Je n’arrivais toujours pas à voir où Olena voulait en venir,
et la colère commençait à monter.
« Je suis mourante. »
Elle baissa les yeux. Elle me semblait si petite et si
fragile, j’aurais pu la prendre en pitié si la situation avait été différente.
« J’ai tout cet argent, et personne à qui le laisser.

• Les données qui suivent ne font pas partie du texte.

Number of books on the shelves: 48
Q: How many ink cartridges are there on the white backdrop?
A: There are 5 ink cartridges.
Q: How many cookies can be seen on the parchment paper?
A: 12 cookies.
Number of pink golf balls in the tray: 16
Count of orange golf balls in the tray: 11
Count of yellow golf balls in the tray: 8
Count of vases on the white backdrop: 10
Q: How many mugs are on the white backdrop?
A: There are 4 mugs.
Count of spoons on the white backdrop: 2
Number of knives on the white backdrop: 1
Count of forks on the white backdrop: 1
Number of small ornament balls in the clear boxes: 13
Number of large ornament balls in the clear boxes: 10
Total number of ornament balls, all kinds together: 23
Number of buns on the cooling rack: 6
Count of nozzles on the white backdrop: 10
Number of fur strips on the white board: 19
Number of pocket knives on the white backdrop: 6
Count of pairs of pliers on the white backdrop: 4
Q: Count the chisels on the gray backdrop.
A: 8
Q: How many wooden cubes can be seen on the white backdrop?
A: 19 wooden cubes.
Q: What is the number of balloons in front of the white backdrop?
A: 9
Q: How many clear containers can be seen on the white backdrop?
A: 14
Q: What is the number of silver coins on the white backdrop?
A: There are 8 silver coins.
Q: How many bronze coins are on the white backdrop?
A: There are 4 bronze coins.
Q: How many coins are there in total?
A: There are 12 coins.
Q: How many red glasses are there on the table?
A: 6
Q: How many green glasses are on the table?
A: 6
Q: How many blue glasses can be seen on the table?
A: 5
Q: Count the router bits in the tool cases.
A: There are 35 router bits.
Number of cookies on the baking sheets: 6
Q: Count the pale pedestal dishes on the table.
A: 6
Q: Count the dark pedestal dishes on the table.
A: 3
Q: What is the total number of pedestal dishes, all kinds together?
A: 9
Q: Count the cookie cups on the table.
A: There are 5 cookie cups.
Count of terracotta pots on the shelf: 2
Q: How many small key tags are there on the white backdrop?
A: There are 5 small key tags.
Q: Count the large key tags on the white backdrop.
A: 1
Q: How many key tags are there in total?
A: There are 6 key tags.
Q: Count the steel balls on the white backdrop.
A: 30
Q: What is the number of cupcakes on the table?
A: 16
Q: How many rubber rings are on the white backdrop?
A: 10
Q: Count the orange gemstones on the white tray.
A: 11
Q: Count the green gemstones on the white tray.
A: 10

Je n’ai pas de famille. Alors m’est venue cette idée de réunir quatre inconnus.
S’ils étaient assez braves pour venir malgré les menaces, ils méritaient de
toucher une part de mon héritage à ma mort. Je voulais des esprits libres et
indépendants, des gens qui ont surmonté des difficultés, des gens à l’opposé de
mon existence. Toutes ces menaces dans la lettre, c’était juste des paroles en
l’air. Il n’y a que moi qui était censée mourir au terme de ces deux semaines
avec vous. Mon notaire a essayé de me dissuader mais… J’ai toujours été
têtue… »
« Olena ! Le Docteur Singh est mort égorgé !
Ekundayo a été noyée ! Comment l’expliquez-vous ? »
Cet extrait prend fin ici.